Ertesi gün, üst sınıf öğrencilerinin birinin rehberliğinde Hersek tarafına geçtiler. Hersek bölgesinin iklimi daha yumuşaktı ve nispeten bizim Akdeniz iklimine benziyordu. Dağlar sanki Toroslar gibiydi. Bosna ve Hersek sınırı bir tünelle geçiliyor. Bosna Hersek Cumhuriyeti'nin kısaltması BiH, tünelin adı da "i". Poticel, Blagay ve Mostar gezilmiş ve sonrasında kızları yurda, kendileri de otele dönmüşlerdi.
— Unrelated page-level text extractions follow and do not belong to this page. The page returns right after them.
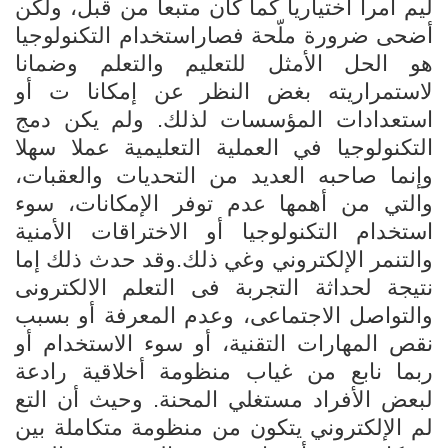
ليم أمرا اختياريا كما كان متبعا من قبل، ولكن
أضحى ضرورة ملّحة فصاراستخدام التكنولوجيا
هو الحل الأمثل للتعليم والتعلم وضمانا
لاستمراريته بغض النظر عن إمكانا ت أو
استعدادات المؤسسات لذلك. ولم يكن دمج
التكنولوجيا في العملية التعليمية عملا سهلا
وإنما صاحبه العديد من التحديات والعقبات،
والتي من أهمها عدم توفر الإمكانات، سوء
استخدام التكنولوجيا أو الاختراقات الأمنية
والتنمر الإلكتروني وغي ذلك.وقد حدث ذلك إما
نتيجة لحداثة التجربة فى التعلم الالكترونى
والتواصل الاجتماعى، وعدم المعرفة أو بسبب
نقص المهارات التقنية، أو سوء الاستخدام أو
ربما نابع من غياب منظومة أخلاقية رادعة
لبعض الأفراد مستغلي المحنة. وحيث أن التع
لم الإلكتروني يتكون من منظومة متكاملة بين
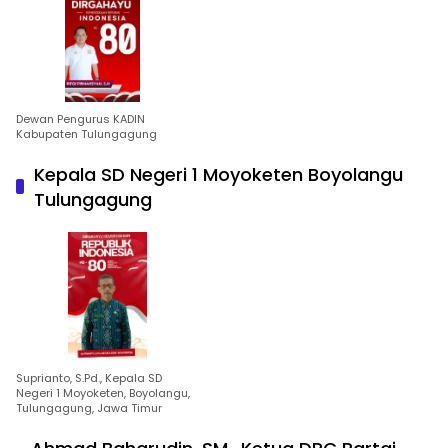
Dewan Pengurus KADIN
Kabupaten Tulungagung
Kepala SD Negeri 1 Moyoketen Boyolangu
Tulungagung
Suprianto, S.Pd., Kepala SD
Negeri 1 Moyoketen, Boyolangu,
Tulungagung, Jawa Timur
Son gün okulda buluşulmuş, Türkiye'den tanıdıkları hocalar ziyaret edilmiş, kızları onlarla tanıştırılmış, üniversiteye yeni atanan rektör Yücel Bey’le bir görüşmeden sonra artık kendisinin de eşinin de içleri iyice rahatlamıştı.
Cami Allah'ın lütfuyla ağzına kadar dolmuştu
Sınav sonrası son akşam Başçarşı’ya kahve içmeye geldiklerinde biraz sonra kılacağı akşam namazı için abdest alırken tüm bunlar aklından geçmekteydi.
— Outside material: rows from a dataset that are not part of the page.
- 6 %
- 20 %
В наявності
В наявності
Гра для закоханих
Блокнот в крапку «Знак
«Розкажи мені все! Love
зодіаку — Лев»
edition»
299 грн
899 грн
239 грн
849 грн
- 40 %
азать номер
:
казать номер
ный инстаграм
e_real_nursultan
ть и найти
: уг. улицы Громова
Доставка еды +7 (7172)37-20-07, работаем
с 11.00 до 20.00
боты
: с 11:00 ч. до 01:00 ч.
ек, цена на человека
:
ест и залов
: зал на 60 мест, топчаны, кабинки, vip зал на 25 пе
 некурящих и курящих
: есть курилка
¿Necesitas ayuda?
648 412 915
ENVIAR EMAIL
Namaz için Gazi Hüsrev Bey Camii’ne ezandan önce girdi, caminin içinde sekiz on kişi vardı. Bunların bir kısmı yaşlı cemaat, bir kısmı ise kendisi gibi Türk idi. Ezan okundu, kamet getirilirken imam efendi mihraba geçtiğinde kendisi de ilk safta durmuştu. Zihninde cemaatin azlığını düşünüyordu. Kim bilir bu camide ne kalabalık akşam namazları eda edilmişti, Gazi Hüsrev Bey ve Aliya (Allah her ikisine de rahmet eylesin) düşünceleri dolaşırken imam efendi iftitah tekbirini getirdi. Tekbirden az önce ve sonrasında arkadan sesler gelmeye başladı. Aklına birden Banja Luka'da (Bosna Sırbistanı'nın baş şehri) taşlanan teravihler geldi, sesler pek taşlama sesi değildi ama aklına gelmişti ise.
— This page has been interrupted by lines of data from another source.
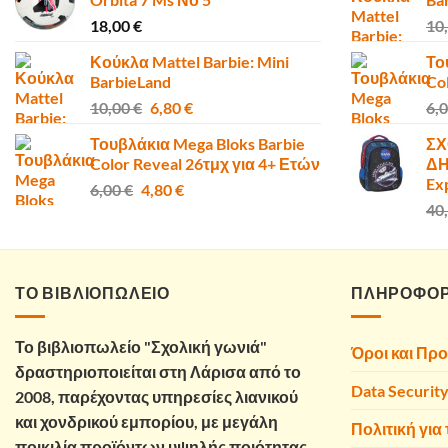
50,00 €.
είναι:
18,00
€
10
47,00 €.
Κούκλα Mattel Barbie: Mini
Το
BarbieLand
Co
Original
Η
10,00
€
6,80
€
6,
price
τρέχουσα
Τουβλάκια Mega Bloks Barbie
ΣΧ
was:
τιμή
Color Reveal 26τμχ για 4+ Ετών
ΔΗ
10,00 €.
είναι:
Ex
Original
Η
6,00
€
4,80
€
6,80 €.
price
τρέχουσα
40
was:
τιμή
6,00 €.
είναι:
4,80 €.
ΤΟ ΒΙΒΛΙΟΠΩΛΕΙΟ
ΠΛΗΡΟΦΟΡ
Το βιβλιοπωλείο "Σχολική γωνιά"
Όροι και Πρ
δραστηριοποιείται στη Λάρισα από το
Data Securit
2008, παρέχοντας υπηρεσίες λιανικού
και χονδρικού εμπορίου, με μεγάλη
Πολιτική για 
ποικιλία προϊόντων υψηλής ποιότητας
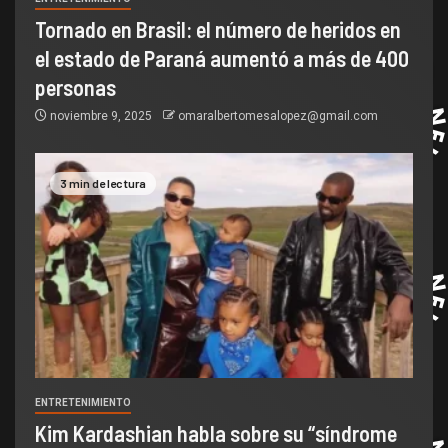
Tornado en Brasil: el número de heridos en
el estado de Paraná aumentó a más de 400
personas
noviembre 9, 2025
omaralbertomesalopez@gmail.com
3 min de lectura
ENTRETENIMIENTO
Kim Kardashian habla sobre su “síndrome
Bu düşüncelerden kurtulup namaza döndü. İmam efendi selam verip “Allahumme Entes Selam” okunduktan sonra sünnet için yerini değiştirmek istedi fakat ne sağında, ne solunda, ne arkasında boş yer yoktu. Cami Allah'ın lütfuyla ağzına kadar dolmuştu. Cemaatin yaş ortalaması da yirmi civarındaydı. Olduğu yerde sünneti kıldı, Rabbine hamdetti. İmam efendi ile musafaha ederken tuhaf bir haldeydi.
Dışarı çıktığında kızının gözleri yaşlıydı ve "Baba doğru yere gelmişiz" diyordu.